I am close to get a huge achievement in my new role, after 4 months that I joined this company (4 months including Christmas): we will deploy a new fraud system made by me and a team of 2. This project has been open for something like 2 years, without nobody doing basically anything, and now here it is.
I think it is quite important to remind here that GREAT ACHIEVEMENTS are not just coming from big efforts, but also from the correct way of working.
Correct way of working means:
- the right hierarchy: if everyone in a team is at the same level, nobody can take adequate decisions
- avoid micromanagement, over controlling, spying, blame culture: if there is an emperor, there are also a lot of minions not really interested in quality and ideas
- being quick to react: agile is not a buzz word, but sometimes people simply do not understand some key concepts, no matter how many facilitators they have around. In particular:
- Build projects around motivated individuals. Give them the environment and support they need, and trust them to get the job done.
- The best architectures, requirements, and designs emerge from self-organizing teams.

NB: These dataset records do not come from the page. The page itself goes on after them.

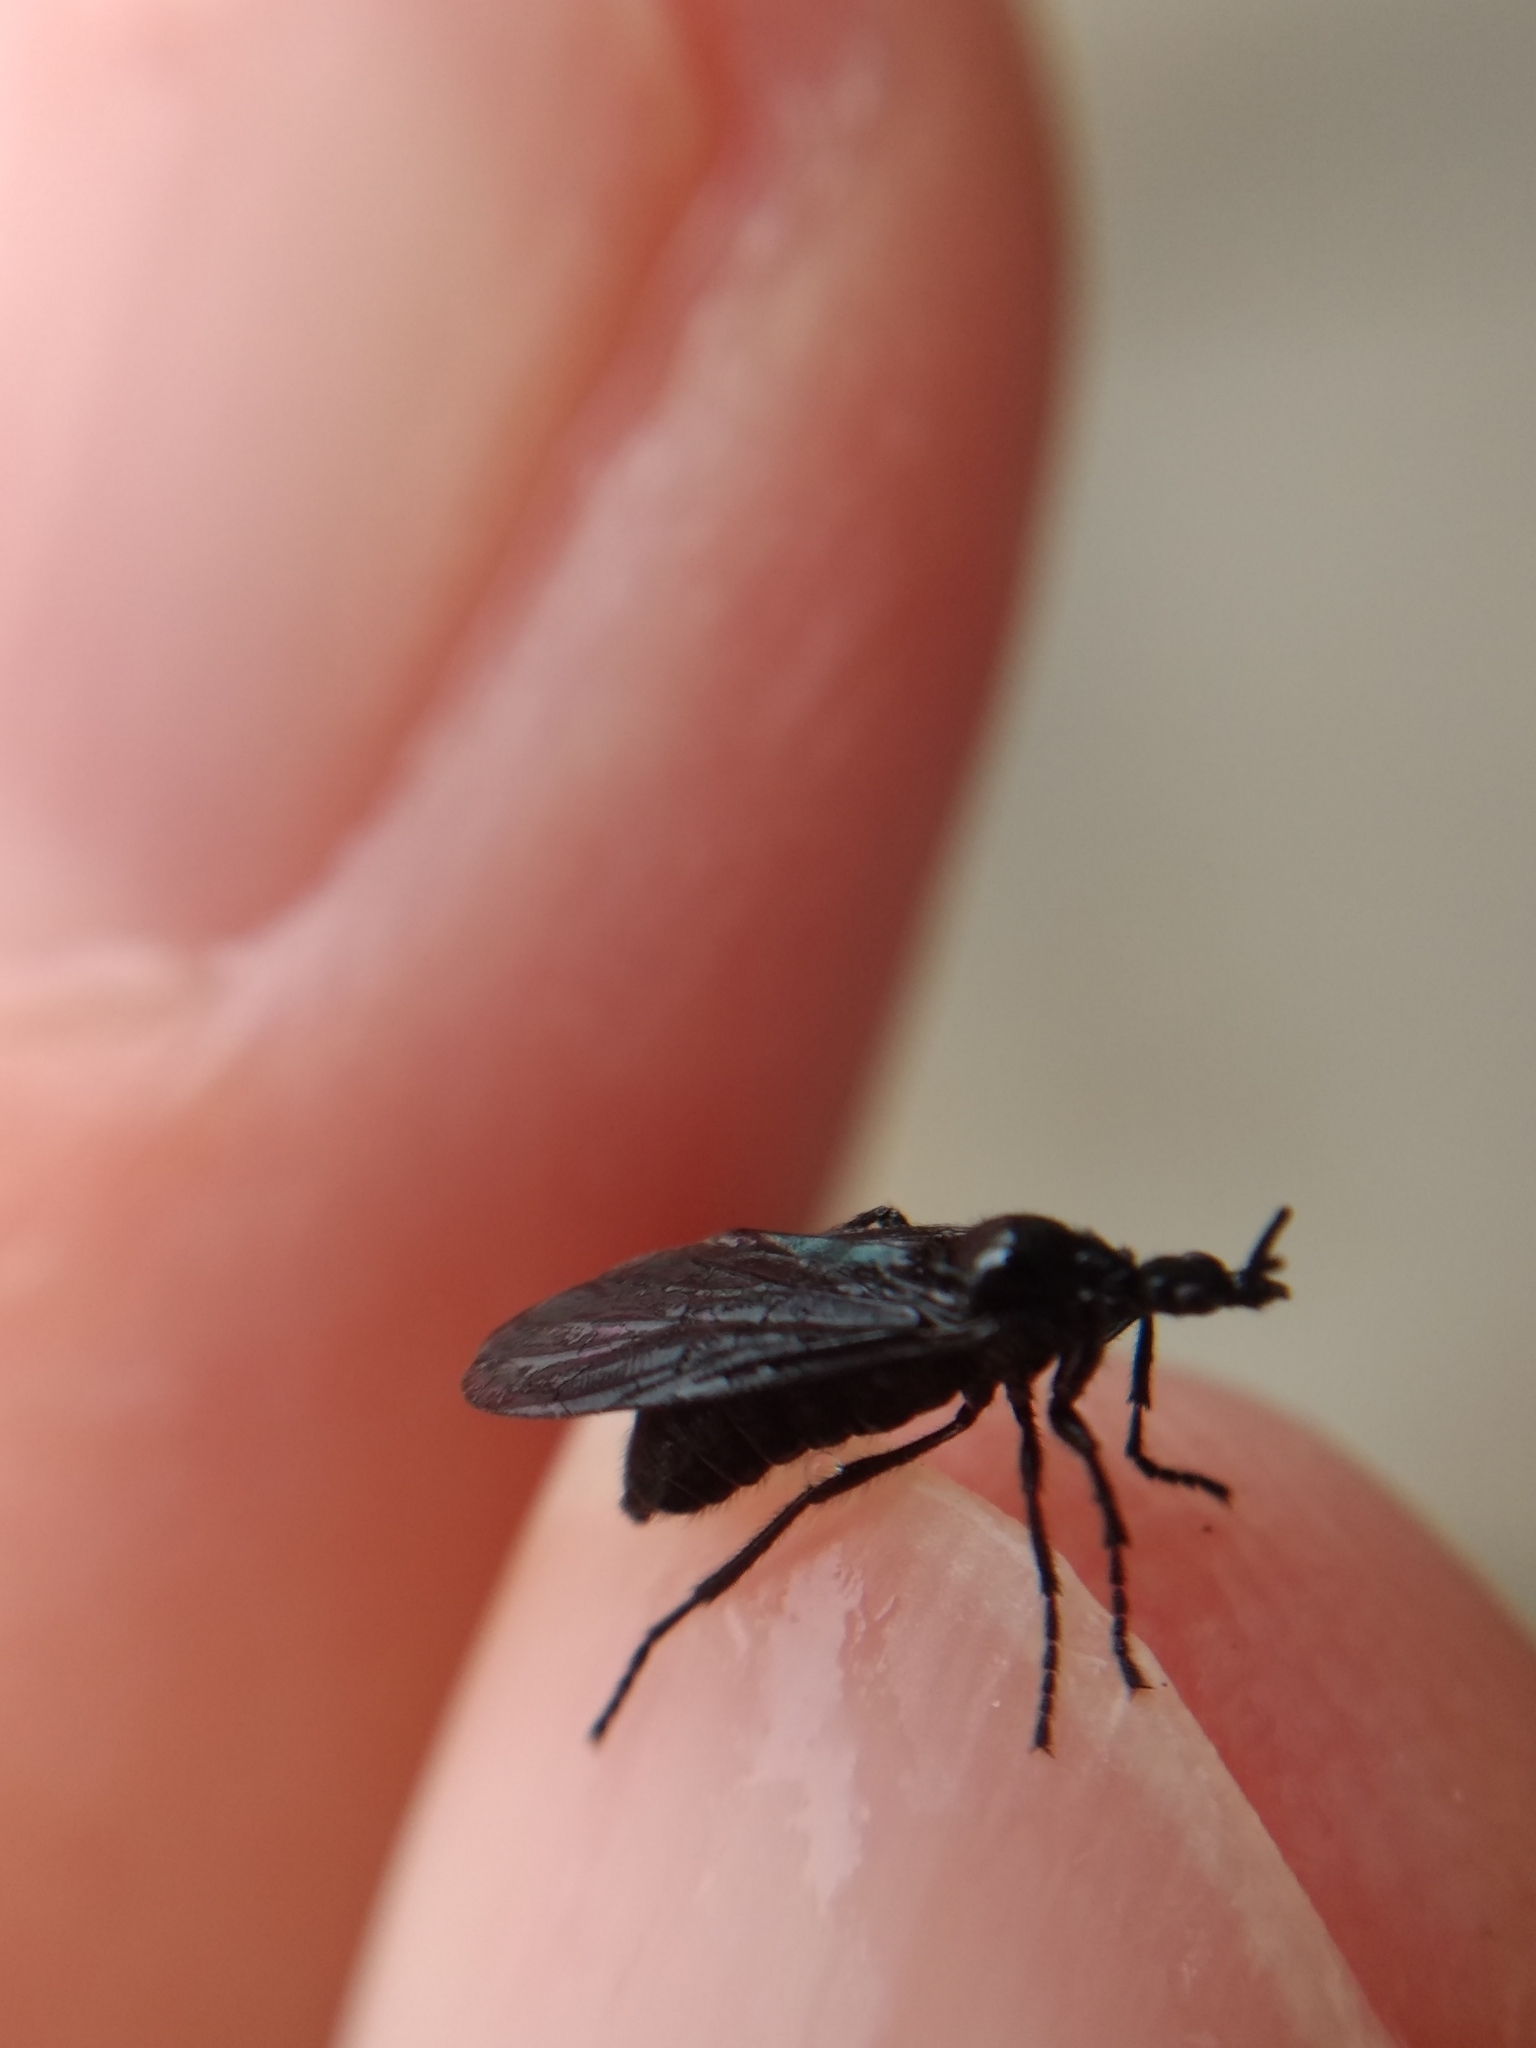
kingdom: Animalia
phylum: Arthropoda
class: Insecta
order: Diptera
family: Bibionidae
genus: Dilophus
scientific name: Dilophus orbatus
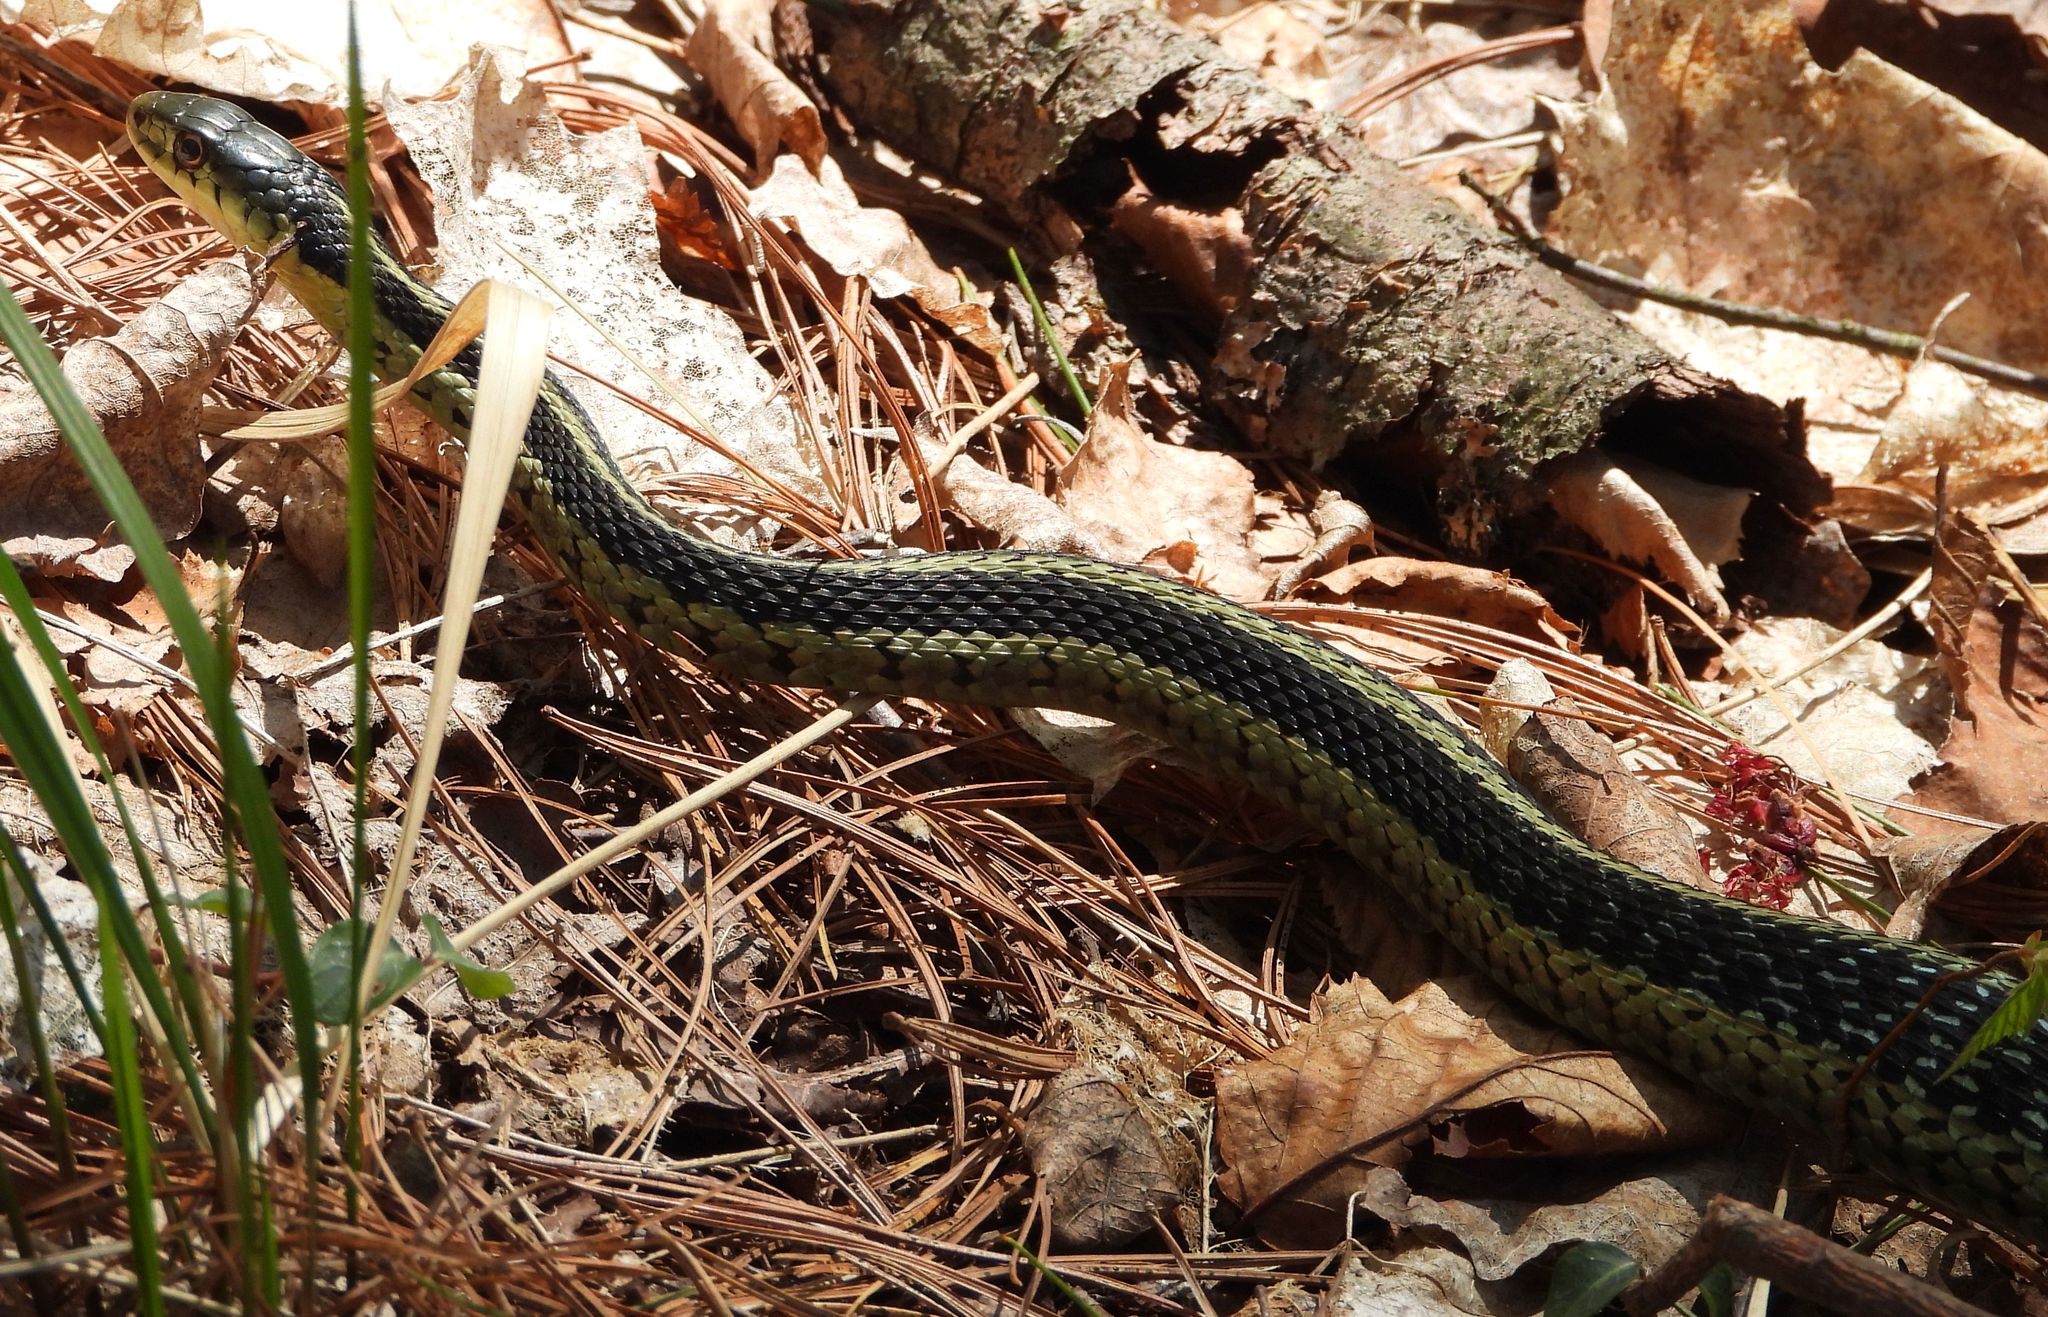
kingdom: Animalia
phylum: Chordata
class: Squamata
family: Colubridae
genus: Thamnophis
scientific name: Thamnophis sirtalis
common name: Common garter snake
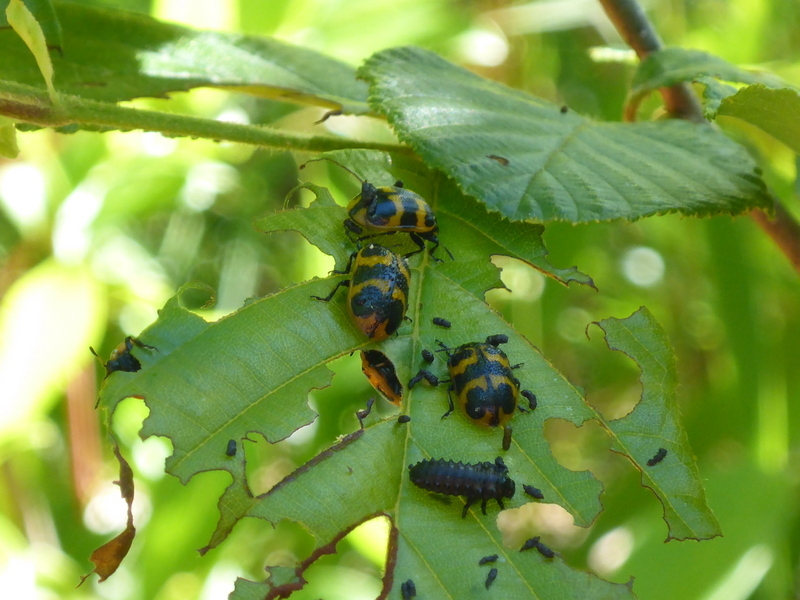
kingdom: Animalia
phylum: Arthropoda
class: Insecta
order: Coleoptera
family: Chrysomelidae
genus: Chrysomela
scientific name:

- Working software (and not story point compared among different teams) is the primary measure of progress.
- Continuous attention to technical excellence (and not closing each ticket with shamefull patches) and good design (a design should exist, and it should not be ambiguous) enhances agility
- At regular intervals, the team reflects (IN PRIVATE) on how to become more effective, then tunes and adjusts its behavior accordingly. If the team knows that the thoughts are not private, there is no honesty, and the team does not to become more effective
- The culture of a company is key: a bad culture fosters bad results because people who care of the work get stressed and quit, while people who don’t care focus on making the culture even worse
I think I needed to write this post because I experienced those things in my previous employment and I keep speaking with people in that sector, meaning in similar companies, and they have exactly the same issues. Some of them, more than expected, experienced catastrophic burn outs, with years of sufferings.
And in most of the cases, the issue is the manager, because some managers have always dreamt of exercising power, and since they became manager they feel that they can do whatever they want, instead of trying to get the best from people and from their work.